Task to complete: Your job is to set down the stretch of entries that opens with the line containing "14: (271, 119, 7.86)" and closes with the line containing "33: (64, 223, 3.26)". Keep both end lines, copy each exactly, and add nothing.

Raw data:
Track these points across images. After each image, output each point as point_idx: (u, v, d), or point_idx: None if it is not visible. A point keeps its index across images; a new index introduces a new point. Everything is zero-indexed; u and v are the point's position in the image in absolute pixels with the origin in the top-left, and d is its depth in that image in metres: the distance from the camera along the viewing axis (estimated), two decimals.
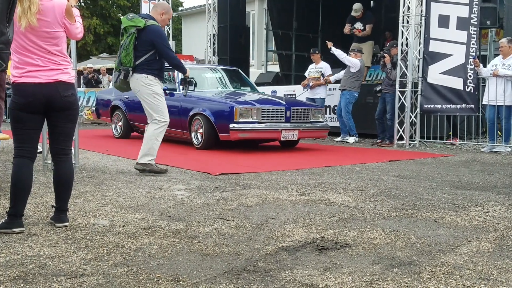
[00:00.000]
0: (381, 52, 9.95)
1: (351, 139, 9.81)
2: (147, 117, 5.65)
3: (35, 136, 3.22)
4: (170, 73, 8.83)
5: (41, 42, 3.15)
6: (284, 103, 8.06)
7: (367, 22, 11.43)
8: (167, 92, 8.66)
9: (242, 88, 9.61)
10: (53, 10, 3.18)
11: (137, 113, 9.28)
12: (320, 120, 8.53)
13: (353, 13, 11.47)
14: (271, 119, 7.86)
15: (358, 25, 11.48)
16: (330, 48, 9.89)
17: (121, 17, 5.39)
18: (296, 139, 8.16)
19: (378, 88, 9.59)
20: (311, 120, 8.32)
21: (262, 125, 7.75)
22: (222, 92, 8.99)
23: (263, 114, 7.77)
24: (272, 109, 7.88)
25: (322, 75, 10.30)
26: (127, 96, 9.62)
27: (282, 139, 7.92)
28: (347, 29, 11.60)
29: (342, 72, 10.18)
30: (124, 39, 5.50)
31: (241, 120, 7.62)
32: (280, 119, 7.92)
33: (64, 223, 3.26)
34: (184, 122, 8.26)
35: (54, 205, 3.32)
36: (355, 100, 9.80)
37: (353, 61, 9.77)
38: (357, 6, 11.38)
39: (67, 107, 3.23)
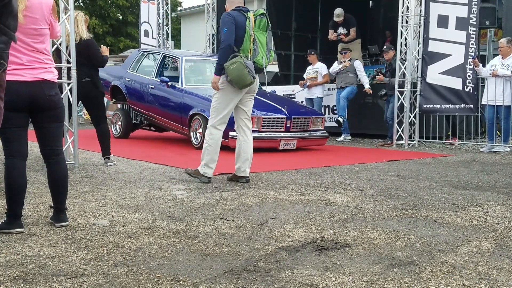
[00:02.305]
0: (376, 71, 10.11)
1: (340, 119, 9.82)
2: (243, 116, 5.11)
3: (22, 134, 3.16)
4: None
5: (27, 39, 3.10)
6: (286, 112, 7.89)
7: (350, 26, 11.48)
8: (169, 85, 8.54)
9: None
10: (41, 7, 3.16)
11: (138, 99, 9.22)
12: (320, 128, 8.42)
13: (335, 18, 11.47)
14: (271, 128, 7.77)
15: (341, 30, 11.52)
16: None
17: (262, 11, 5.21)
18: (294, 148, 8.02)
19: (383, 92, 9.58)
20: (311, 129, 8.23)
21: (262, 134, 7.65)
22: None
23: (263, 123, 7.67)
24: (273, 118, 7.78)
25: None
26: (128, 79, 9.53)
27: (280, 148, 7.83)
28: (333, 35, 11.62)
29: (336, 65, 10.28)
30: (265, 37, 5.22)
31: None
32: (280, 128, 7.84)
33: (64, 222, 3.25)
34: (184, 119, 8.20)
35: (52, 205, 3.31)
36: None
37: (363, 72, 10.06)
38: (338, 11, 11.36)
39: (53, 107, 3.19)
--
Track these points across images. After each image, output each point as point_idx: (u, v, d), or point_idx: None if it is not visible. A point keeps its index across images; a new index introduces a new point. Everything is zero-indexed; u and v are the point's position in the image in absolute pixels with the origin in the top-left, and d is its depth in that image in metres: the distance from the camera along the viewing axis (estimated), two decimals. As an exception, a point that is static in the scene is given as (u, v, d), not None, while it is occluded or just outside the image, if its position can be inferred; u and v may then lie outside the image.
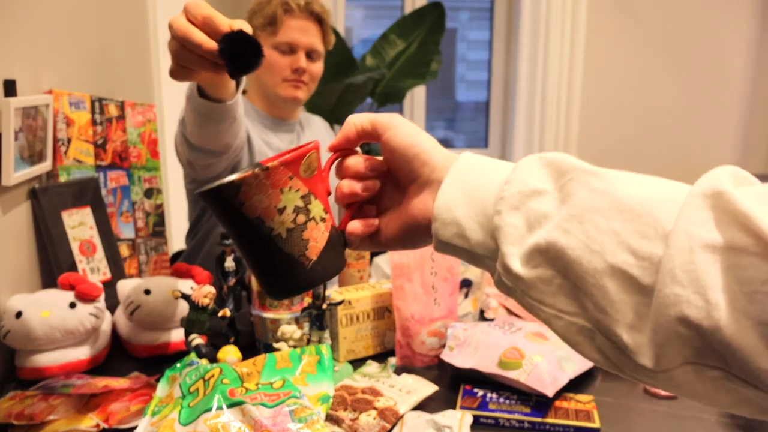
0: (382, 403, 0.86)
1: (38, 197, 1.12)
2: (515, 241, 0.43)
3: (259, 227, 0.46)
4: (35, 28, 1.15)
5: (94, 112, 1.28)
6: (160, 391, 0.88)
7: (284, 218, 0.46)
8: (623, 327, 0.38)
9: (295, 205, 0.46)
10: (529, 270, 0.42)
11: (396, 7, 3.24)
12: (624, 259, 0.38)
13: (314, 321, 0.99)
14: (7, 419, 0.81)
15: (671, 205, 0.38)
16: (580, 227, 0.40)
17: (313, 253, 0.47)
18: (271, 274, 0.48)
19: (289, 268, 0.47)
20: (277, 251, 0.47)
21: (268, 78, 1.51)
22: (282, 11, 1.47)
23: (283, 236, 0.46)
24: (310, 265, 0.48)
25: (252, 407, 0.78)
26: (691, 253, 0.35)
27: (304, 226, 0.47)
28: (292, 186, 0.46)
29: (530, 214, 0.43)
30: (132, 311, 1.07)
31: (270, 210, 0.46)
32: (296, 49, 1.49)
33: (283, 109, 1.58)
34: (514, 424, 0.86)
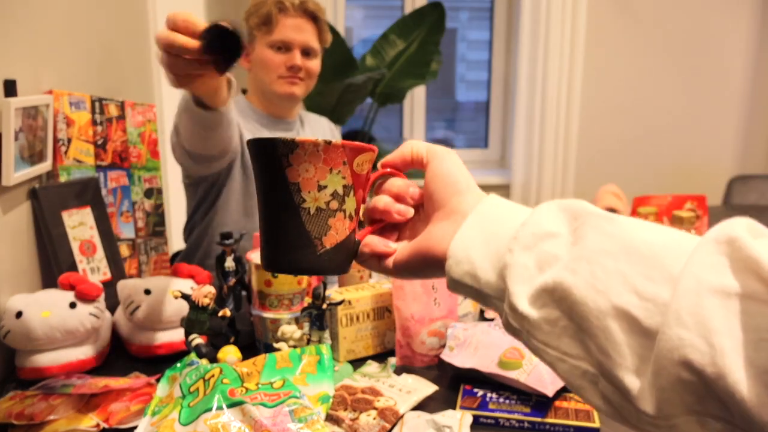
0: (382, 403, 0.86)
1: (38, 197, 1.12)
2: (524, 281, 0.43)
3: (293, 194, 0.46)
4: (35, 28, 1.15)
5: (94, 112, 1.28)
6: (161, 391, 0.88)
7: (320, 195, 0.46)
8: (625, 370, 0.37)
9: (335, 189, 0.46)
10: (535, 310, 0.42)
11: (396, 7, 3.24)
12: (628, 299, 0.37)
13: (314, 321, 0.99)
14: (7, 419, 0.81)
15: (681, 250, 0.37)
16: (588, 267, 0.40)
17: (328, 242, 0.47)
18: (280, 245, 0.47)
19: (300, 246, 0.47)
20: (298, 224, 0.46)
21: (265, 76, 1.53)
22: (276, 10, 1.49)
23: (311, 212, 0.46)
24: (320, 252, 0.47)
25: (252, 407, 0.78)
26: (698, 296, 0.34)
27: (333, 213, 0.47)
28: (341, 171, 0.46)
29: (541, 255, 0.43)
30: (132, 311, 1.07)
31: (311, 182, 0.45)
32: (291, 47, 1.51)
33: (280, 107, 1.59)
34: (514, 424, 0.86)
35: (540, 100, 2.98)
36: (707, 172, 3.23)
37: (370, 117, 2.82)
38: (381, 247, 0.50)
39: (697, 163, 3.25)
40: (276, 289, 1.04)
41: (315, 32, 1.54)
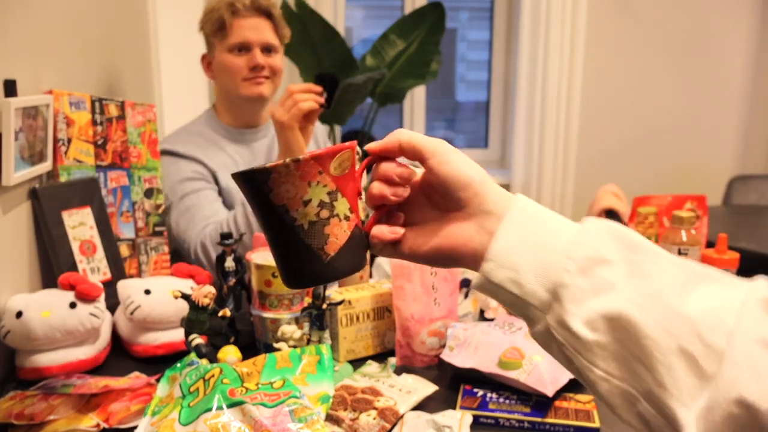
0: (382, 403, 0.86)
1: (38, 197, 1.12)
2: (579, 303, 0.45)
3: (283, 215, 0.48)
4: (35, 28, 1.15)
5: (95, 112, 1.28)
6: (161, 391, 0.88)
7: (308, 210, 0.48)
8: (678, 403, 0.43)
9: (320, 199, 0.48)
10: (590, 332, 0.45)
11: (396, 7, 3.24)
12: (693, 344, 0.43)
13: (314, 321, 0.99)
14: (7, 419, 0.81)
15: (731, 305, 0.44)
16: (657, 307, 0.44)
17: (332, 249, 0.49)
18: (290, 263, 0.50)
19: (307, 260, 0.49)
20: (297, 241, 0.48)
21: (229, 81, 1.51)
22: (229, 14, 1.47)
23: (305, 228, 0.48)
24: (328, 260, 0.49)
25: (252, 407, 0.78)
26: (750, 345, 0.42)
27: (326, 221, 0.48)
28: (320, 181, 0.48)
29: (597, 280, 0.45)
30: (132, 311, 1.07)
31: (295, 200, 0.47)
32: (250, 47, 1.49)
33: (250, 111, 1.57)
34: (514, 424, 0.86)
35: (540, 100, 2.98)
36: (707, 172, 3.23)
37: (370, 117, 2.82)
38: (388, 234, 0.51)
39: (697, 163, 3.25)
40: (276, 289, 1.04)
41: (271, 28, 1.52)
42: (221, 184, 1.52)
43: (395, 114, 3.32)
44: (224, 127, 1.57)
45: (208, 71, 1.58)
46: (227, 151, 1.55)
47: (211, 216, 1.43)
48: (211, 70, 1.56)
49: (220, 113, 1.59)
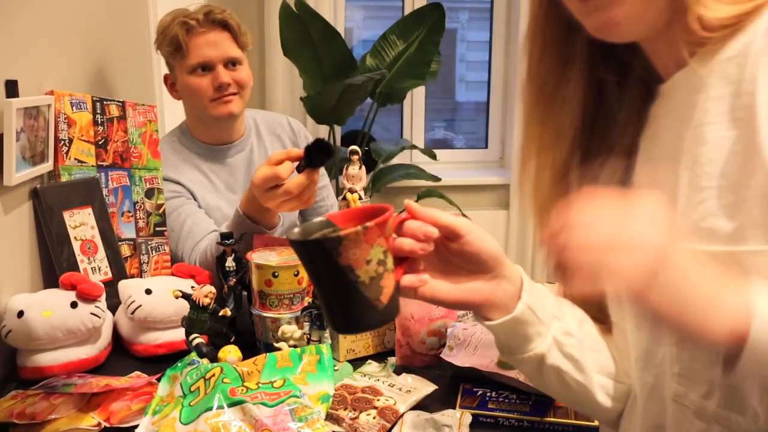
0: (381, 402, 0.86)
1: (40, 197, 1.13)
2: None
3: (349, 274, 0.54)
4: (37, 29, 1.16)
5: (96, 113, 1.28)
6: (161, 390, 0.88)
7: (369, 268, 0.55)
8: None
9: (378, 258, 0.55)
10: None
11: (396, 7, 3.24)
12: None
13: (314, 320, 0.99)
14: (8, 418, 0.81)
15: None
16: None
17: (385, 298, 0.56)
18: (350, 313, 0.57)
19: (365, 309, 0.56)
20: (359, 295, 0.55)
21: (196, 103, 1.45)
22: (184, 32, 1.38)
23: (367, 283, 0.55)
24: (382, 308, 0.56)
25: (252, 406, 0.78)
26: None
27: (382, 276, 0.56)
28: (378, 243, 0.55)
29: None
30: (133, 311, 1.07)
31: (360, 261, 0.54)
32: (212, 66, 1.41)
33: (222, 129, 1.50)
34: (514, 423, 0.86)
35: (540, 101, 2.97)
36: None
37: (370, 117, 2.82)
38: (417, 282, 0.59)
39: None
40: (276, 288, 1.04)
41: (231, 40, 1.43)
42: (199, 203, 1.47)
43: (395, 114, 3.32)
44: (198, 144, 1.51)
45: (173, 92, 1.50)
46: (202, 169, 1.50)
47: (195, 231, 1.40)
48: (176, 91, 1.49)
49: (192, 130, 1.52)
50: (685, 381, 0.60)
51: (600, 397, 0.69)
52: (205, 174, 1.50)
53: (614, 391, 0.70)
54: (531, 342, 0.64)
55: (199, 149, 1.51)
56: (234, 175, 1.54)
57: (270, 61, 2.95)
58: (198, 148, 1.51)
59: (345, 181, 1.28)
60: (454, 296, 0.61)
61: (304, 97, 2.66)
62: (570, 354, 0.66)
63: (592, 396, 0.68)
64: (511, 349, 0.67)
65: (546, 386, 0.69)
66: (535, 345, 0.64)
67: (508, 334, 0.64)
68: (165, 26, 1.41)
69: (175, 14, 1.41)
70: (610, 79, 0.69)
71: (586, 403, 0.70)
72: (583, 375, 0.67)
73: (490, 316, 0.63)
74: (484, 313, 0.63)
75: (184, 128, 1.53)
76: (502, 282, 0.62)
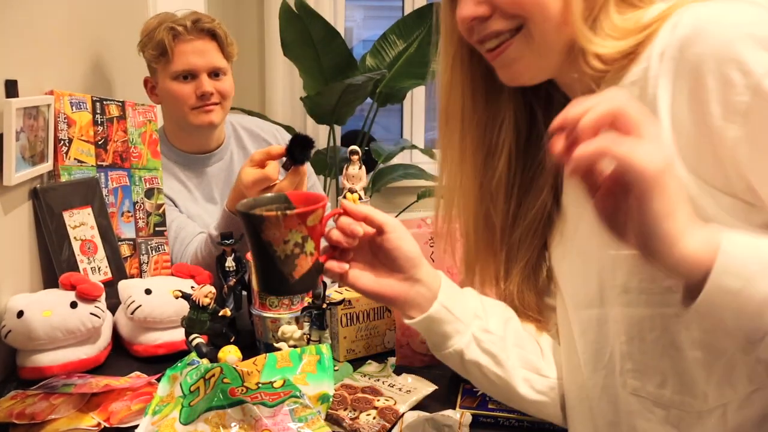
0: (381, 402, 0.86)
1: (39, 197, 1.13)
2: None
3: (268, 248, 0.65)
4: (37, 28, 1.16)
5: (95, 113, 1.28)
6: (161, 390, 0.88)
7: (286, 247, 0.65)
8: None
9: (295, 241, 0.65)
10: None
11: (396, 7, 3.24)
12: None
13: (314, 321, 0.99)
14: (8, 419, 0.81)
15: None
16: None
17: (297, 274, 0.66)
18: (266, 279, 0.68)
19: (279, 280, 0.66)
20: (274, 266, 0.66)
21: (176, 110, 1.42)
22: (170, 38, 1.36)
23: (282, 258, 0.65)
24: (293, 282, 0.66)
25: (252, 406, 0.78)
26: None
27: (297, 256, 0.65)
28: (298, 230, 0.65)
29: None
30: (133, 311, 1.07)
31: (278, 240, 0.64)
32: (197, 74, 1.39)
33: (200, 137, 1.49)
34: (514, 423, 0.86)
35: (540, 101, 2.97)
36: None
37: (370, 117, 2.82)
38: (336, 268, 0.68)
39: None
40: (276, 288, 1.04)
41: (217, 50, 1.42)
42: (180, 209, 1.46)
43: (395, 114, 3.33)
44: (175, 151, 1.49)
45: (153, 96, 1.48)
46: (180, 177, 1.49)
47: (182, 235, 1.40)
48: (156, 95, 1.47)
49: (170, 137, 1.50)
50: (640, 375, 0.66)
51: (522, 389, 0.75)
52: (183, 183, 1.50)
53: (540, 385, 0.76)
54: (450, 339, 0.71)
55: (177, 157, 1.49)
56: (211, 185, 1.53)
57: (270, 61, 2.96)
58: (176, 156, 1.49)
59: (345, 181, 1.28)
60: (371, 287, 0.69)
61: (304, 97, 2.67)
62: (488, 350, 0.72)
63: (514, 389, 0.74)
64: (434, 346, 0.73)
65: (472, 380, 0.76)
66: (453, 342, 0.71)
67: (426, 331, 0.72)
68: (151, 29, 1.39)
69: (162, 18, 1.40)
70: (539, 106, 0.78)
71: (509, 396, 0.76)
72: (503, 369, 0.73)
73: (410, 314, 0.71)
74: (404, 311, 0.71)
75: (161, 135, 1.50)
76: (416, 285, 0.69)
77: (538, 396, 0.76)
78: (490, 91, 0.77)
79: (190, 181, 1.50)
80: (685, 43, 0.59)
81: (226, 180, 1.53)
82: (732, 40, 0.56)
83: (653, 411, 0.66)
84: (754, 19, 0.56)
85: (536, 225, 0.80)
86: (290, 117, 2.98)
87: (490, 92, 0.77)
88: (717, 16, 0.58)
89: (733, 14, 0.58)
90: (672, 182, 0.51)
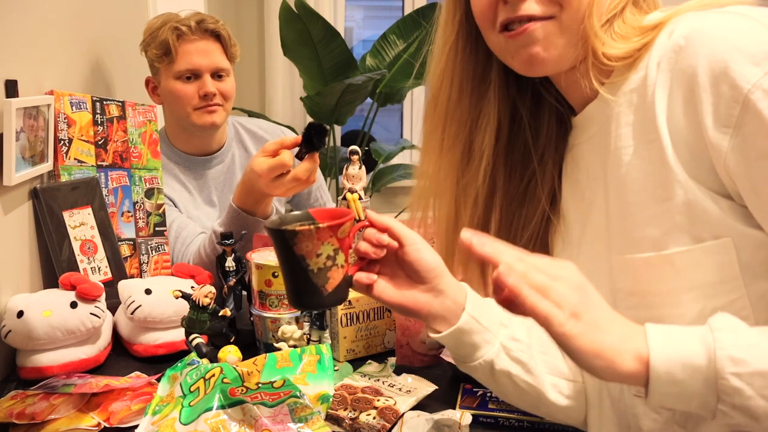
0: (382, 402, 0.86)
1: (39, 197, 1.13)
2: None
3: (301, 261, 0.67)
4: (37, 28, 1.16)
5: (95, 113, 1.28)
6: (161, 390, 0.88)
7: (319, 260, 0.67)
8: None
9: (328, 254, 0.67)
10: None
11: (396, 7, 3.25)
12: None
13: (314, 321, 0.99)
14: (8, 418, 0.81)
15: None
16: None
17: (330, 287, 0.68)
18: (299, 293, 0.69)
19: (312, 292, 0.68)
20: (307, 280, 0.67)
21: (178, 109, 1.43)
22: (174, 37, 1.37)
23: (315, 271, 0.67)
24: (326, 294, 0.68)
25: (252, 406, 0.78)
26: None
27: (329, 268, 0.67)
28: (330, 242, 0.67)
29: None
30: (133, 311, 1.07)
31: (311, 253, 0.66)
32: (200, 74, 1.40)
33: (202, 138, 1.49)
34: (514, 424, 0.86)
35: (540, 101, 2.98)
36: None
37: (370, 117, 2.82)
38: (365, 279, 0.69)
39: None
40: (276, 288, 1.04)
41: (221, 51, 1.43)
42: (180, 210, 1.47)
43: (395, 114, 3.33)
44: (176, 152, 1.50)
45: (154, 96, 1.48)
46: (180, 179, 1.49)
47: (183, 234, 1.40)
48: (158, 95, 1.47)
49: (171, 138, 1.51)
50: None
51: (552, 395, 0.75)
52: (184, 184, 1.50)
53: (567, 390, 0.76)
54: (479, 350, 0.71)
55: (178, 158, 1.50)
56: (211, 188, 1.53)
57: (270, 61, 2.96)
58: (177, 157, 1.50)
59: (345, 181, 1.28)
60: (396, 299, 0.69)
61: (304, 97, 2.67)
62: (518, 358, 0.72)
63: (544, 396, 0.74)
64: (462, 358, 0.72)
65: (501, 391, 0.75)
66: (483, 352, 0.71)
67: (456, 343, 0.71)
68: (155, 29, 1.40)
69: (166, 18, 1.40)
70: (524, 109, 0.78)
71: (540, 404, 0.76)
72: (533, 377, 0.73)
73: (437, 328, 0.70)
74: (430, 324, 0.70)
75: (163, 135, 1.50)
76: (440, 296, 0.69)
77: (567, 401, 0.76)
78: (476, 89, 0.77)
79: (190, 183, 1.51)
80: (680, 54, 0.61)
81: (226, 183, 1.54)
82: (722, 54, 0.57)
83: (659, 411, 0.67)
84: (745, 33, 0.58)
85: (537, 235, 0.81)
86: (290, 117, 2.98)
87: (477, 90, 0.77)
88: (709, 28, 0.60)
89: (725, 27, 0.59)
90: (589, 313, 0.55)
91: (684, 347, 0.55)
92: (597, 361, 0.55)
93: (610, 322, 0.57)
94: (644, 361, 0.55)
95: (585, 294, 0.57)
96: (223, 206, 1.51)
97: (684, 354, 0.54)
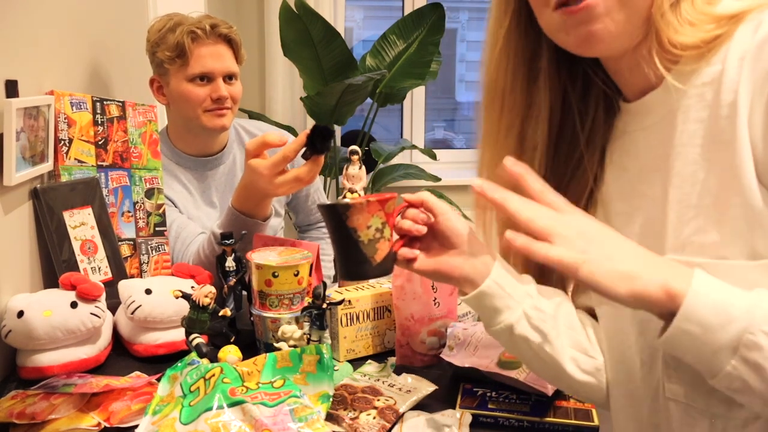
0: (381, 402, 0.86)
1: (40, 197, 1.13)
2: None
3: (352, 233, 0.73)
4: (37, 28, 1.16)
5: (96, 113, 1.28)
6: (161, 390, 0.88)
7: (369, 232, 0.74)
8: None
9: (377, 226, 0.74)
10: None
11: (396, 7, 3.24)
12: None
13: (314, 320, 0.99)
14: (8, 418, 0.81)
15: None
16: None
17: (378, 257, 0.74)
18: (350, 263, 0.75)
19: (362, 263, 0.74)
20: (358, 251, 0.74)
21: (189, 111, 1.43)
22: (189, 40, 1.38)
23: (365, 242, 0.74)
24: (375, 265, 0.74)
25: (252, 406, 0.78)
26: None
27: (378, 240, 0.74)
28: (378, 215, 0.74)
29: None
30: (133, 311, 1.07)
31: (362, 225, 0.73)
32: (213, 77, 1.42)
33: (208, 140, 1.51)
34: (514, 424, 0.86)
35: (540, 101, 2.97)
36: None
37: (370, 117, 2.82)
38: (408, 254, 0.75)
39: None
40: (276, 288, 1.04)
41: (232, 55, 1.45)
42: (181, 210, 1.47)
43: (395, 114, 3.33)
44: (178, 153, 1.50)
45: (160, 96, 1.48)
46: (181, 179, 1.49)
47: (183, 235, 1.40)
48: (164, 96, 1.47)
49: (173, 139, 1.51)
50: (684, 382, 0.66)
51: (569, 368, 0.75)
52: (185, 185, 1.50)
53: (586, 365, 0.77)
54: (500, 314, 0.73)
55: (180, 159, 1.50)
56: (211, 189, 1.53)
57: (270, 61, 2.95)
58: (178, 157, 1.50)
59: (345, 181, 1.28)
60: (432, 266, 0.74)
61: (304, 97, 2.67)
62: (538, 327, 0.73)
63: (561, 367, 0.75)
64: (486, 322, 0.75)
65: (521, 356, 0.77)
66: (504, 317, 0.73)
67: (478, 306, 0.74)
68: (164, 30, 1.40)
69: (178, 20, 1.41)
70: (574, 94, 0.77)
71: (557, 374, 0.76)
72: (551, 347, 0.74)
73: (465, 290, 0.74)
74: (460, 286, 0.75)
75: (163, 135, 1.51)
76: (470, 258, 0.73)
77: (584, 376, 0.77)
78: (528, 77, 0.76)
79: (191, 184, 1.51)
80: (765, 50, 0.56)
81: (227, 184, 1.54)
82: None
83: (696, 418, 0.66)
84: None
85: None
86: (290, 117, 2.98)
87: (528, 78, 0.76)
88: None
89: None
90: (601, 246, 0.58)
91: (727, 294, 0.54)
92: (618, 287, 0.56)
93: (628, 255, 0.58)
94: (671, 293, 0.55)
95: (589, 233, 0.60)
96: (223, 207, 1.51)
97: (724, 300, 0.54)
==
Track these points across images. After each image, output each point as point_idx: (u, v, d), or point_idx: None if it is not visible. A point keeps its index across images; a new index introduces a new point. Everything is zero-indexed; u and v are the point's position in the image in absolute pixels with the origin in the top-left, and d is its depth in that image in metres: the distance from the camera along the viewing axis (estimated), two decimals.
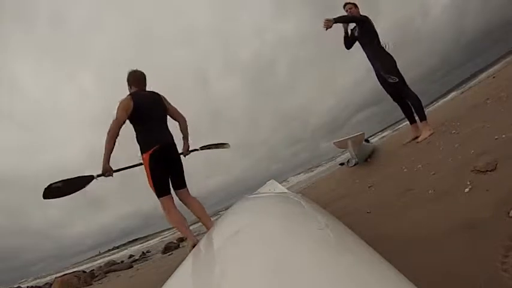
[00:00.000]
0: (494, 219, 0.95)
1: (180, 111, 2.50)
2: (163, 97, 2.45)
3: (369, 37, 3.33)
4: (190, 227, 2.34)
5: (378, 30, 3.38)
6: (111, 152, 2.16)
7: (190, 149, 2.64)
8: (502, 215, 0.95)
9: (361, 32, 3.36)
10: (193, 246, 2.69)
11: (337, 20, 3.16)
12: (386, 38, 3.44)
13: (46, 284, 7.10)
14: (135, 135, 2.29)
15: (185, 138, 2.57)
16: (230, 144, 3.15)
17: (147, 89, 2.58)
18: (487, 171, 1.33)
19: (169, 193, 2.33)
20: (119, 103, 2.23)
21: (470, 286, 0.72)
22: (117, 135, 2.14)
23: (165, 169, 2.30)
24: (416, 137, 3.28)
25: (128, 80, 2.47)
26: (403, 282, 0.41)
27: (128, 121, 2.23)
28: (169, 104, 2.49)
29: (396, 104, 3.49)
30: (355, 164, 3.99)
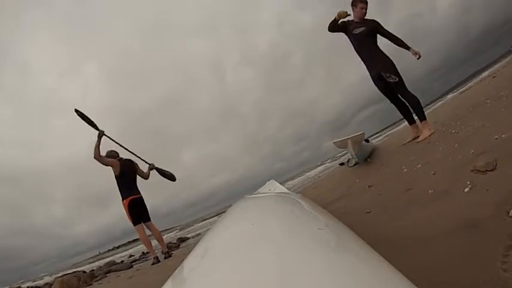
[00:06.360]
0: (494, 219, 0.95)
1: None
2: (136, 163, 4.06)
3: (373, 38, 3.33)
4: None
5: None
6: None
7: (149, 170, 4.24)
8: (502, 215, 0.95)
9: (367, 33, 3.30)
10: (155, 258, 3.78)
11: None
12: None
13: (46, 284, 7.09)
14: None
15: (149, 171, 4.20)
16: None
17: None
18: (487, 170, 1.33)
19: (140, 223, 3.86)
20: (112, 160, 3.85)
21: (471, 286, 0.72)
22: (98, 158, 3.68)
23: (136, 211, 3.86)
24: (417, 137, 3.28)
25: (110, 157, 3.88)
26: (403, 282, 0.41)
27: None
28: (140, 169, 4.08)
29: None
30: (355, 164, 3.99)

Output of the task:
14: (271, 119, 7.86)
15: (358, 25, 11.48)
16: (330, 48, 9.89)
17: (121, 17, 5.39)
18: (296, 139, 8.16)
19: (378, 88, 9.59)
20: (311, 120, 8.32)
21: (262, 125, 7.75)
22: (222, 92, 8.99)
23: (263, 114, 7.77)
24: (272, 109, 7.88)
25: (322, 75, 10.30)
26: (127, 96, 9.62)
27: (282, 139, 7.92)
28: (347, 29, 11.60)
29: (342, 72, 10.18)
30: (124, 39, 5.50)
31: (241, 120, 7.62)
32: (280, 119, 7.92)
33: (64, 223, 3.26)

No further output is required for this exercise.